The first single "Aaha Ooho" composed by the Oorka band, was released on 5 February 2020. The second single "Unnaal Penne" composed and sung by Inno Genga, with lyrics written by Vignesh Shivan, was released on 17 February 2020. The third single track "Rasa Mavan" sung by stand-up comedian Alexander Babu and Harish Venkat, with the former making his singing debut, was released on 28 February 2020. The fourth single "Kaadhal Theevey", composed by Sean Roldan and sung by Sid Sriram, was released on 4 March 2020. The fifth single "Dharala Prabhu Title Track" sung and composed by Anirudh, was released on 6 March 2020. The title track was re-used from Nani's Gang Leader (2019).
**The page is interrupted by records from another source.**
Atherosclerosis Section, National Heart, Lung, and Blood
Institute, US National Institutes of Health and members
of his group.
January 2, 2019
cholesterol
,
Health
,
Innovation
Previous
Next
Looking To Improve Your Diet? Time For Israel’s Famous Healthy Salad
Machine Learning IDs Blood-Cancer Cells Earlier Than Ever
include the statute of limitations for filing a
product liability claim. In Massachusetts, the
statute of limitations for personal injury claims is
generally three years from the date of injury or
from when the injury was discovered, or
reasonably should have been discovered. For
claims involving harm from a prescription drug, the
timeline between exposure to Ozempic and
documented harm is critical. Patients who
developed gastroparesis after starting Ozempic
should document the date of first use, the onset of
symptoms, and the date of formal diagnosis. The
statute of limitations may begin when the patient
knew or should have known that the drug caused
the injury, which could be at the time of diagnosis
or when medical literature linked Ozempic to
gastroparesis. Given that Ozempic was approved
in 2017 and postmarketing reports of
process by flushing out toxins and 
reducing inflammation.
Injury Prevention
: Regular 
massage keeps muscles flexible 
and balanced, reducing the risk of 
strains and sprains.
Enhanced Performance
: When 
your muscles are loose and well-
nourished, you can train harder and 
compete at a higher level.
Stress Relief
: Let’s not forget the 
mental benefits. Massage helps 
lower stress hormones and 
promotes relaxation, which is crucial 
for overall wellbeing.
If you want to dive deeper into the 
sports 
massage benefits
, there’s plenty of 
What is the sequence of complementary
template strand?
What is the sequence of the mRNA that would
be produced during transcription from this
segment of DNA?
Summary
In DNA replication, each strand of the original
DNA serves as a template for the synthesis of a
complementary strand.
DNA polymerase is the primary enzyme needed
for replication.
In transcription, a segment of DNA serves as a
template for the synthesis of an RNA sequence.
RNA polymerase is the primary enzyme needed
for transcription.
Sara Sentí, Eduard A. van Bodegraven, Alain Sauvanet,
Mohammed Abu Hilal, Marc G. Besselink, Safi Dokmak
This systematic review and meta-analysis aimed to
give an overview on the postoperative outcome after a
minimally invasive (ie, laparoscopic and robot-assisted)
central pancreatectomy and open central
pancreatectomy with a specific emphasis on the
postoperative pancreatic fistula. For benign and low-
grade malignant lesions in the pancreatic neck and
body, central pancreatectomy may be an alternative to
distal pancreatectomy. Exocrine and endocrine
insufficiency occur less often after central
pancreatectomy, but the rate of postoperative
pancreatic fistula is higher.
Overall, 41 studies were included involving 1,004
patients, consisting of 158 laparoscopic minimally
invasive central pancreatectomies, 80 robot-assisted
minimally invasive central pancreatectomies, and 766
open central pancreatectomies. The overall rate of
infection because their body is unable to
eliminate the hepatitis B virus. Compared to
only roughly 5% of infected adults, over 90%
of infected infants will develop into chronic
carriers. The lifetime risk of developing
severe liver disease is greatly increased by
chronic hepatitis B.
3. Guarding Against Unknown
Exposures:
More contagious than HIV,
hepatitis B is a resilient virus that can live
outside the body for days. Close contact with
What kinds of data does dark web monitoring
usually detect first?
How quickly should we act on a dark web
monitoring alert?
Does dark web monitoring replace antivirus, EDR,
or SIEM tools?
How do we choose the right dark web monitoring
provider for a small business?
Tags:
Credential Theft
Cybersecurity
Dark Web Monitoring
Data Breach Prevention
The remaining songs were released on 6 March 2020. Post release a bonus track "Maatra Thendral" was released on 3 June 2020.

Track listing
| No. | Title | Lyrics | Music | Singer(s) | Length |
|---|---|---|---|---|---|
| 1. | "Manusan" | Kaber Vasuki | Kaber Vasuki | Kaber Vasuki | 3:22 |
| 2. | "Kaadhal Theevey" | Nixy | Sean Roldan | Sid Sriram | 3:59 |
| 3. | "Pularum" | Subu | Vivek-Mervin | Yazin Nizar | 4:40 |
| 4. | "Aaha Ooho" | Bharath Shankar | Oorka | Oorka | 3:38 |
| 5. | "Payanangal" | Nixy | Bharath Shankar | Shakthisree Gopalan | 4:23 |
| 6. | "Unnaal Penne" | Vignesh Shivan | Inno Genga | Inno Genga | 3:34 |
| 7. | "Rasa Mavan" | Subu | Madley Blues | Alexander Babu, Harish Venkat | 3:41 |
| 8. | "Dharala Prabhu" (Title Track) | Vignesh Shivan | Anirudh Ravichander | Anirudh Ravichander | 3:19 |
| 9. | "Maatra Thendral" | Subu | Bharath Shankar | Pradeep Kumar | 3:50 |
| Total length: |  |  |  |  | 34:27 |

== Marketing and release ==
Dharala Prabhu was theatrically released on 13 March 2020. The film was made available for streaming via Amazon Prime Video in April 2020. The film was later re-released in theatres, post Tamil Nadu government granted permission for its reopening with 50% occupancy on 10 November 2020.

== Reception ==
=== Critical reception ===
Thinkal Menon of The Times of India gave 3 stars out of 5 and wrote, "A better background score and more effort on the emotional scenes would have made the movie a perfect remake." Pradeep Kumar of The Hindu wrote "Harish Kalyan's film takes aim, but misses its objective of sensitising the Tamil audience to the concept of sperm donation, by quite some distance." S. Subhakeerthana of The Indian Express gave 3 out of 5 and stated "Though Dharala Prabhu ends on a sentimental note, it is fairly entertaining." Sreedhar Pillai, for Firstpost, gave 3 out of 5 stating "Dharala Prabhu is an engaging, breezy entertainer which has the perfect blend of comedy and emotions, along with solid performances from its lead actors." Janani K of India Today gave 2.5 out of 5 and wrote "Dharala Prabhu is a remake with Tamil sentiments. It's good that the film does not dilute the concept of sperm donation."

Karthik Kumar of Hindustan Times wrote "Dharala Prabhu is not one of those remakes that blindly recreate the original scene by scene. It's evident from the little but crucial changes made to suit Tamil sensibilities that effort has gone into the project to make it appealing." Sify gave 3.5 out of 5 and wrote: "The film takes a light-hearted, optimistic look at infertility and artificial insemination that entertains and enlightens the audiences". Baradwaj Rangan wrote for Film Companion, "Very deceptively, very casually, Dharala Prabhu addresses a number of issues without making them feel like “issues” (i.e. there are no lectures).... even the central issue is treated with lightness."

=== Box office ===
Dharala Prabhu had a strong opening weekend collecting ₹35 lakhs in Chennai box office. However the film had a receding occupancy due to the fear of COVID-19 pandemic, as well as theatres being shut down from 16 March 2020 (three days after the film's release) as a precautionary measure to control the spread of COVID-19. The film was made available for viewing on streaming platforms less than a month after its theatrical release due to the COVID-19 lockdown in India.